Members of the Mandarin Garden Club ushered out the year 2016 in fine style with a variety of holiday parties.  Magnolia, Dogwood, and Cherokee Rose had celebrations, but the season really started with all Circles joining together for stories, songs, pictures, and plenty of good food in a wonderfully decorated clubhouse on December 6th.  The party theme was "The Christmas Jar": Betty Waldrep gave a synopsis of the story, and members chipped in spare change (and folding money too) to provide a Christmas surprise for a local mother and child.   

Below are some photos of the festivities for your enjoyment -
Good Friends



Food, Friends, and Frivolity
Thank you Crafty Ladies for the Decorations

Christmas Hugs

Merry Christmas!

Tuesday, December 27, 2016

Magnolia Christmas Party

Our Magnolia Circle enjoyed its Christmas Party on December 8th at the Blackstone Grill.
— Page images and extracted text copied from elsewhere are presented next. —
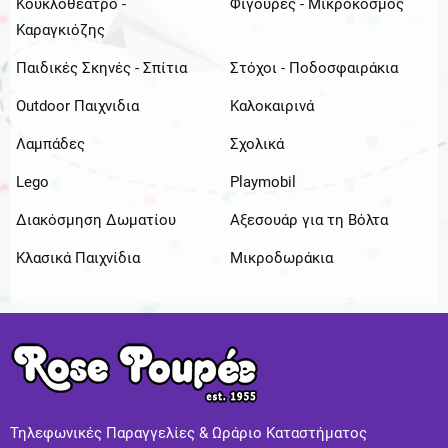
Κουκλοθέατρο -
Φιγούρες - Μικρόκοσμος
Καραγκιόζης
Παιδικές Σκηνές - Σπίτια
Στόχοι - Ποδοσφαιράκια
Outdoor Παιχνιδια
Καλοκαιρινά
Λαμπάδες
Σχολικά
Lego
Playmobil
Διακόσμηση Δωματίου
Αξεσουάρ για τη Βόλτα
Κλασικά Παιχνίδια
Μικροδωράκια
Τηλεφωνικές Παραγγελίες & Ωράριο Καταστήματος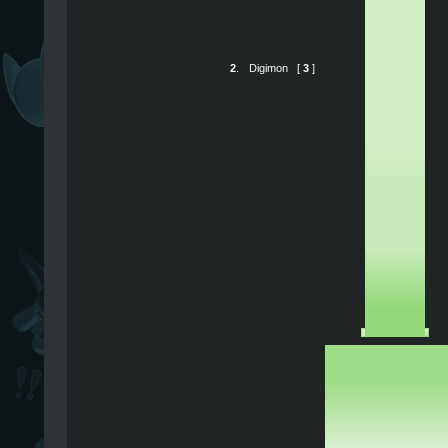
2
.
Digimon
[
3
]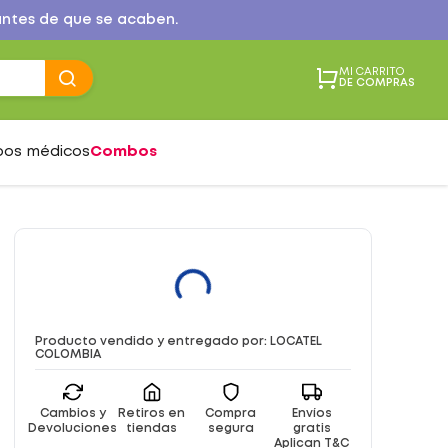
antes de que se acaben.
MI CARRITO
DE COMPRAS
pos médicos
Combos
LOCATEL
COLOMBIA
Cambios y
Retiros en
Compra
Envíos
Devoluciones
tiendas
segura
gratis
Aplican T&C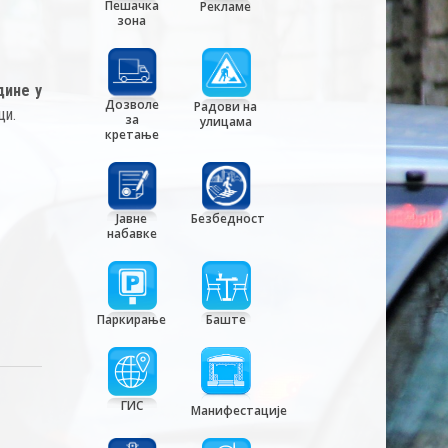
Пешачка
Рекламе
зона
дине у
Дозволе
Радови на
ци.
за
улицама
кретање
Јавне
Безбедност
набавке
Паркирање
Баште
ГИС
Манифестације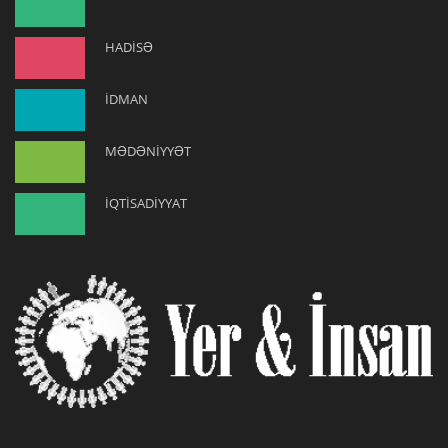
HADİSƏ
İDMAN
MƏDƏNİYYƏT
İQTİSADİYYAT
The ladies enjoyed a Chinese gift exchange, some singing, great food, and a great time of just being together.

Here are some pictures of their event for all to enjoy -




Gingerbread Extravaganza!

Last year a couple of circles went to the Jacksonville Historical Society's Gingerbread Extravaganza.  At the time we considered making one for 2016, but we didn't follow through until we received a plea on October 15th from the Jacksonville Historical Society saying they might not have enough houses to have the event.  The Garden Club Board voted to put in our application and be a Gingerbread House builder.  That meant we had to plan, find all necessary parts, build, and deliver the finished product by November 28th!  It would have never gotten done without the teamwork of the hardworking volunteers - headed up by Stacia Snuggs as our Committee Chairperson for this undertaking.

Thank you to all the ladies who participated and look at the masterpiece they created.  Actually winning the "First Time Builders" award!





Monday, December 12, 2016

Winter Celebration at the Walter Jones Park and Museum

Four members of Mandarin Garden Club decorated the Walter Jones Farm House for the Winter Celebration.
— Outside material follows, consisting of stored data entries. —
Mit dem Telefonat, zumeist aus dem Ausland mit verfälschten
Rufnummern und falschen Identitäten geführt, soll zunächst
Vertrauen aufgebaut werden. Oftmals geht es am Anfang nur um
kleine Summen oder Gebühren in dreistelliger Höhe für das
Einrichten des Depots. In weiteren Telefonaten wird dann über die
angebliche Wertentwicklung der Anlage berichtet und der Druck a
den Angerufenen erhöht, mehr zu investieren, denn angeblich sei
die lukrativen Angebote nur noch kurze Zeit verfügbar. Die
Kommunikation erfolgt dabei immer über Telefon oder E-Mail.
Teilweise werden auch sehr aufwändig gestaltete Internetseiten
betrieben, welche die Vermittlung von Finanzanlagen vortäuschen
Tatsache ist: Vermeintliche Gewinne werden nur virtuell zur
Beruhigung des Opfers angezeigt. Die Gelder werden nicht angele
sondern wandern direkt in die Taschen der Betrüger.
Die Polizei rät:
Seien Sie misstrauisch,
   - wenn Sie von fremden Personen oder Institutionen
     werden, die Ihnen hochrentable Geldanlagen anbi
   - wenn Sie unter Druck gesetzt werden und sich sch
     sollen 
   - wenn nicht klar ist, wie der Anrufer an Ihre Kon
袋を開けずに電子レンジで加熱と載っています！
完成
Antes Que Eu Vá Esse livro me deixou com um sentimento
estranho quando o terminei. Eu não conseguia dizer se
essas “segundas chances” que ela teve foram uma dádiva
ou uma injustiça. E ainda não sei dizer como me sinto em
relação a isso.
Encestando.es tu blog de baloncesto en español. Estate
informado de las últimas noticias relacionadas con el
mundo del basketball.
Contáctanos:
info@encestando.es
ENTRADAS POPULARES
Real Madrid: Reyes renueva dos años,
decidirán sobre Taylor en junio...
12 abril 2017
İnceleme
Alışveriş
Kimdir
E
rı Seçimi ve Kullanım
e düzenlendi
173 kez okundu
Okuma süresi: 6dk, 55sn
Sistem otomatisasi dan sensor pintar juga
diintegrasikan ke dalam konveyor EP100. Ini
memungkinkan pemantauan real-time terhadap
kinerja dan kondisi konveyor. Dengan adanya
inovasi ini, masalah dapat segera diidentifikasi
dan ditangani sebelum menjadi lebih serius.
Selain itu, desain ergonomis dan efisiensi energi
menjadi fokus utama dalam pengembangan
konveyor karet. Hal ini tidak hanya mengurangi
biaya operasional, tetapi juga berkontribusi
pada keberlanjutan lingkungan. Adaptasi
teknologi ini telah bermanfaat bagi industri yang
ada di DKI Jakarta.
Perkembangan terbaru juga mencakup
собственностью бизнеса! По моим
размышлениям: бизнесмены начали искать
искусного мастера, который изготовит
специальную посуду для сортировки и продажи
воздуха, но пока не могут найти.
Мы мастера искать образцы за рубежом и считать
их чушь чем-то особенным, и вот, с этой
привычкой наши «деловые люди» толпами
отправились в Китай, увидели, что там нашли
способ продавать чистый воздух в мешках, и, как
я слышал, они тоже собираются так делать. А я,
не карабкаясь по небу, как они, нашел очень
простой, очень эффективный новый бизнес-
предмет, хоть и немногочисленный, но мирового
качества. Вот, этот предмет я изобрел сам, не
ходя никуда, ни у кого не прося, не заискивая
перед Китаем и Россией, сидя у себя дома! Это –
Christmas decorations from the period of the 1800's were used throughout the house. The Winter Celebration is held each December at Walter Jones Park and Museum. Over a 1000 visitors enjoyed a lovely day in the park with hay rides, music, tours, good food, and the joy of being outside on a farm. Thanks to Pat Sams, Gail Cook, Donna Crosby and Betty Waldrep for decorating the farmhouse. A big thank you to Wendy Olson, Publicity MGC, for taking the lovely photographs.
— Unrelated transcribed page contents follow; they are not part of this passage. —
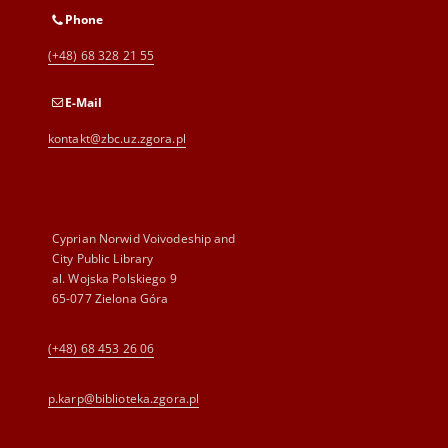
Phone
(+48) 68 328 21 55
E-Mail
kontakt@zbc.uz.zgora.pl
Cyprian Norwid Voivodeship and
City Public Library
al. Wojska Polskiego 9
65-077 Zielona Góra
(+48) 68 453 26 06
p.karp@biblioteka.zgora.pl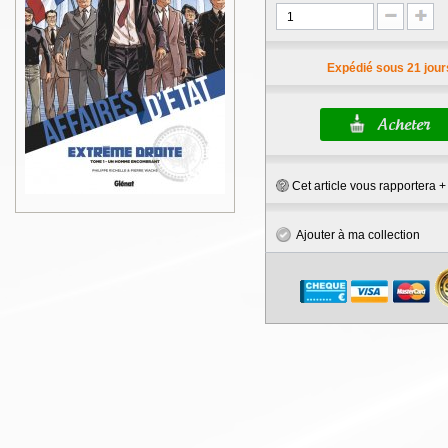
Expédié sous 21 jour
Cet article vous rapportera 
Ajouter à ma collection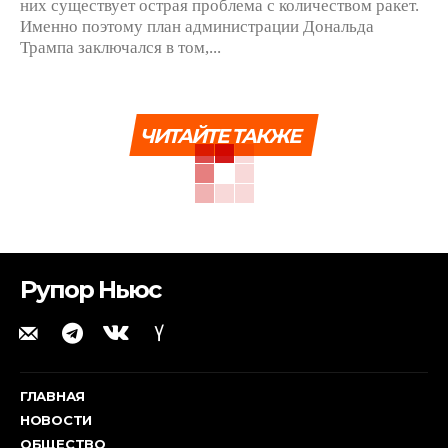
них существует острая проблема с количеством ракет.
Именно поэтому план администрации Дональда
Трампа заключался в том,...
ЧИТАЙТЕ ТАКЖЕ
Рупор Ньюс
ГЛАВНАЯ
НОВОСТИ
ОБЩЕСТВО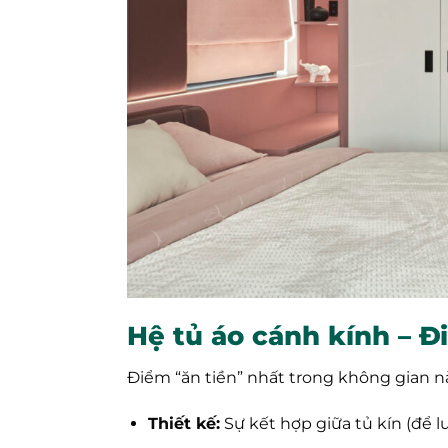
Hệ tủ áo cánh kính – Đ
Điểm “ăn tiền” nhất trong không gian n
Thiết kế:
Sự kết hợp giữa tủ kín (để lư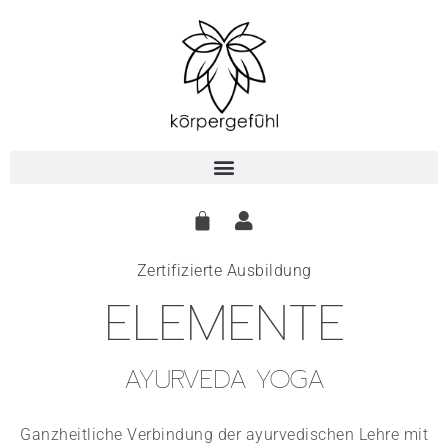
Zum
Inhalt
springen
Zertifizierte Ausbildung
ELEMENTE​
AYURVEDA YOGA​
Ganzheitliche Verbindung der ayurvedischen Lehre mit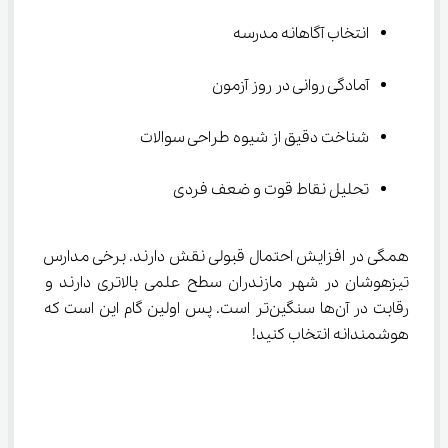
انتخاب آگاهانه مدرسه
آمادگی روانی در روز آزمون
شناخت دقیق از شیوه طراحی سوالات
تحلیل نقاط قوت و ضعف فردی
همگی در افزایش احتمال قبولی نقش دارند. برخی مدارس 
تیزهوشان در شهر مازندران سطح علمی بالاتری دارند و 
رقابت در آن‌ها سنگین‌تر است. پس اولین گام این است که 
هوشمندانه انتخاب کنید!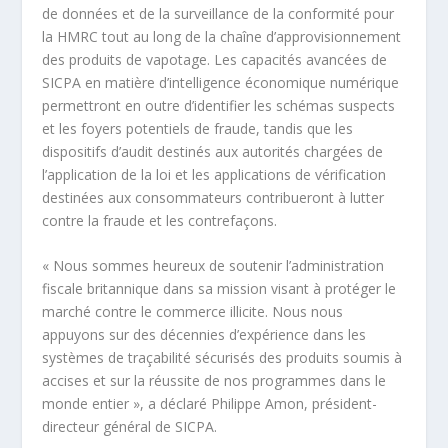
de données et de la surveillance de la conformité pour
la HMRC tout au long de la chaîne d’approvisionnement
des produits de vapotage. Les capacités avancées de
SICPA en matière d’intelligence économique numérique
permettront en outre d’identifier les schémas suspects
et les foyers potentiels de fraude, tandis que les
dispositifs d’audit destinés aux autorités chargées de
l’application de la loi et les applications de vérification
destinées aux consommateurs contribueront à lutter
contre la fraude et les contrefaçons.
« Nous sommes heureux de soutenir l’administration
fiscale britannique dans sa mission visant à protéger le
marché contre le commerce illicite. Nous nous
appuyons sur des décennies d’expérience dans les
systèmes de traçabilité sécurisés des produits soumis à
accises et sur la réussite de nos programmes dans le
monde entier », a déclaré Philippe Amon, président-
directeur général de SICPA.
From Left - Donna Crosby, Pam Sams, Betty Waldrep, Gail Cook

Sunday, September 25, 2016

Annual Trash To Treasure Sale

Mark your calendars now!

One of Mandarin Garden Club's most attended sales will be Saturday, October 1st - 8 a.m. till 2 p.m.

Our annual Trash-to-Treasure Sale gives you the opportunity to pick up some great treasures in the form of glassware, dinnerware, cookware, electronics, tools, books, crafts, gardening items - you name it - you can find it here.

Don't miss this great event.


Tuesday, July 19, 2016

Non-Residential Beautification Award--Ackerman Cancer Center

During Mary Clark and Mary Forester's research on outdoor lighting for the garden club, an electrician recommended that they make a night visit to see what type of lighting the Ackerman oncology facility had installed.  It is located next to Walmart on San Jose Blvd.  

While there, they noticed the landscaping of the building which serves cancer patients.  The simplified and minimal landscaping created a peaceful and calming effect on our members.  They felt this was intentional for the patients attending the office during a trying time in their lives.  Hopefully the use of the rocks, the colors of the building, and the plantings set a tone of restfulness in a world of unknowns with the patients and staff utilizing this facility.


 We wanted to honor not only the beautification of this Mandarin building but also their respect for the patients by creating a world of beauty for them. If that much attention to detail is evident on the outside of a medical building, the attention to detail on the inside for their patients must be outstanding.